TikTok khususnya mendominasi dalam hal transaksi dalam aplikasi. Sumber pendapatan utama TikTok berasal dari fitur pembelian stiker, yang memungkinkan pengguna memberikan tip kepada kreator. Dalam konteks ini, kita dapat melihat bahwa TikTok tidak hanya berperan sebagai platform konten, tetapi juga sebagai medium yang membantu menciptakan ekosistem ekonomi baru meskipun bagi beberapa pihak, hal ini tidak memberikan keuntungan yang seimbang.
Kategori aplikasi dengan nilai pembelian dalam aplikasi terbesar kedua adalah aplikasi streaming film dan TV. Warga Indonesia menghabiskan sekitar US$ 119 juta (Rp 1,94 triliun) untuk aplikasi di kategori ini, dengan Vidio sebagai aplikasi yang memperoleh transaksi terbesar. Ini menunjukkan ketertarikan pengguna di sektor hiburan yang terus berkembang.
Berdasarkan data Sensor Tower, Indonesia adalah negara keempat dalam hal total unduhan aplikasi secara global. Pada tahun 2024, jumlah aplikasi yang diunduh di Indonesia mencapai 7,79 miliar kali. Di atasnya terdapat India, Amerika Serikat, dan Brasil. Menariknya, meskipun unduhan di Indonesia masih tumbuh, secara global, terdapat penurunan jumlah unduhan aplikasi setelah pandemi Covid-19 mencapai puncaknya pada tahun 2020.

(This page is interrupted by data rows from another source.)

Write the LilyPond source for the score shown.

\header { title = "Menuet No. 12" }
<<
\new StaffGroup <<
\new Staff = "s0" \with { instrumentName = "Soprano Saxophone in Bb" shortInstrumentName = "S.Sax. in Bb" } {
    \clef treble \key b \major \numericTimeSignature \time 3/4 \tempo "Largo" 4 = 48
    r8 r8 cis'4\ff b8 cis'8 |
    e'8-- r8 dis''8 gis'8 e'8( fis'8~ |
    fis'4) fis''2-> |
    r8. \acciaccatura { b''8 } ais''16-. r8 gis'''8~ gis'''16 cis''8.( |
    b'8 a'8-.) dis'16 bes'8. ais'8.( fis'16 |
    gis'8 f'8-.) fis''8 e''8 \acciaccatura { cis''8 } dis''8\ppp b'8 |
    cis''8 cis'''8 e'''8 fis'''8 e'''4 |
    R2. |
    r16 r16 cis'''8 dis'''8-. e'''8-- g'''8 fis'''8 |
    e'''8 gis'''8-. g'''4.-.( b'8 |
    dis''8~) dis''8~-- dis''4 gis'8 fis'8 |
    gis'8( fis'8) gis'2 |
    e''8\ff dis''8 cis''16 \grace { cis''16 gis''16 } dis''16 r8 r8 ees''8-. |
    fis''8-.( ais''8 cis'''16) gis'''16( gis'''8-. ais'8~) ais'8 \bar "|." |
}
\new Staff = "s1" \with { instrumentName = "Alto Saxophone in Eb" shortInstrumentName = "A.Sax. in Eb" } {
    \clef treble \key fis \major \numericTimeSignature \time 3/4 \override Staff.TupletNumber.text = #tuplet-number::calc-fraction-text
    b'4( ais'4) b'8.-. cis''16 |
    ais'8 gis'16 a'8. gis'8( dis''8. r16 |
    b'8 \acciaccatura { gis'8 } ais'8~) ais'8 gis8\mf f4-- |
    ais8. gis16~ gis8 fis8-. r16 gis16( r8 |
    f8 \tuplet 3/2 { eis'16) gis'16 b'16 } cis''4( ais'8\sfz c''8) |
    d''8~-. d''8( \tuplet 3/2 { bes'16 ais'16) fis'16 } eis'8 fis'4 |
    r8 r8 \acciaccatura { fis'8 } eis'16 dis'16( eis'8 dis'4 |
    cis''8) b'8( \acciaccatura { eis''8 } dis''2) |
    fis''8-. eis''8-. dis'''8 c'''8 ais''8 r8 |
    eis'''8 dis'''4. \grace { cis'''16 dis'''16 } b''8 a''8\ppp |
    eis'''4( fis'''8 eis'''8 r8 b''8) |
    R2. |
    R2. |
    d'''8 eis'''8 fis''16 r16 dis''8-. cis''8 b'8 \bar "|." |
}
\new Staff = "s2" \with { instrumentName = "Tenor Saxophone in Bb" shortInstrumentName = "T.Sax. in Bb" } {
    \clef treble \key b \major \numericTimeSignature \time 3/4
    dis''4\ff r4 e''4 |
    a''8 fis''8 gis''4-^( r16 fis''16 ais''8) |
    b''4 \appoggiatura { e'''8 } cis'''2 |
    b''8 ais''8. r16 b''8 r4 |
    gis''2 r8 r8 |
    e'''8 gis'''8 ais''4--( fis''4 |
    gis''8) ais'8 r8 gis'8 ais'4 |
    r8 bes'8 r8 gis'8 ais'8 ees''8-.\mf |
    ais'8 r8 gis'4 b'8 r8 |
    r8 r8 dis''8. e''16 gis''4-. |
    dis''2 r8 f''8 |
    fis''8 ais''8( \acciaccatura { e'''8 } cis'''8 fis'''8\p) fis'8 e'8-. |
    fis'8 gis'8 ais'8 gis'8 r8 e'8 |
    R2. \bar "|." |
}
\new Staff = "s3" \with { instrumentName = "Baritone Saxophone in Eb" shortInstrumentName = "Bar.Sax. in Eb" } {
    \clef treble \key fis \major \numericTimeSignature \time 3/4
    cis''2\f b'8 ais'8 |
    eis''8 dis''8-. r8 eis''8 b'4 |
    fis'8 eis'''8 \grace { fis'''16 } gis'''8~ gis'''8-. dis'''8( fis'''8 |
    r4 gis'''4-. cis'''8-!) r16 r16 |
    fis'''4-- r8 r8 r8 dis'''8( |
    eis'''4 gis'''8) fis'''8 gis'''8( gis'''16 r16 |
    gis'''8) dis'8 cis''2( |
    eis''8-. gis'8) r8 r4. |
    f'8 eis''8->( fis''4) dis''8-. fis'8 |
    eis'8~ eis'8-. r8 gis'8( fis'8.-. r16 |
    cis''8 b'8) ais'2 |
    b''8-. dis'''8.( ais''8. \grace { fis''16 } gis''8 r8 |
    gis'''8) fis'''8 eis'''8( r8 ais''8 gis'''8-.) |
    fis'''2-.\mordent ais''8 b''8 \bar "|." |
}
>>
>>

Di tahun 2023 lalu, meskipun tren global menunjukkan penurunan, Indonesia berhasil mengunduh aplikasi sebanyak 7,17 miliar kali. Ini mengindikasikan bahwa minat masyarakat Indonesia terhadap teknologi dan inovasi digital tidak memudar, meski konten yang tersedia tidak selalu menghasilkan nilai ekonomi yang diharapkan. Ini menjadi tantangan bagi para pelaku industri kreatif dan pejabat terkait untuk menggali potensi ekonomi dari industri digital tanpa kehilangan penghasilan yang seharusnya berputar di masyarakat.
Mengingat fenomena ini, kita tak dapat mengabaikan pentingnya pembahasan tentang bagaimana pembuat konten dapat beradaptasi dalam ekosistem yang semakin kompetitif. Apakah mereka cukup cerdas untuk tidak hanya meraih keuntungan bagi diri mereka sendiri, tetapi juga mampu menciptakan pengaruh yang lebih luas bagi perkembangan ekonomi digital di Indonesia? Ini adalah pertanyaannya yang menjadi fokus perhatian banyak pihak di industri kreatif saat ini.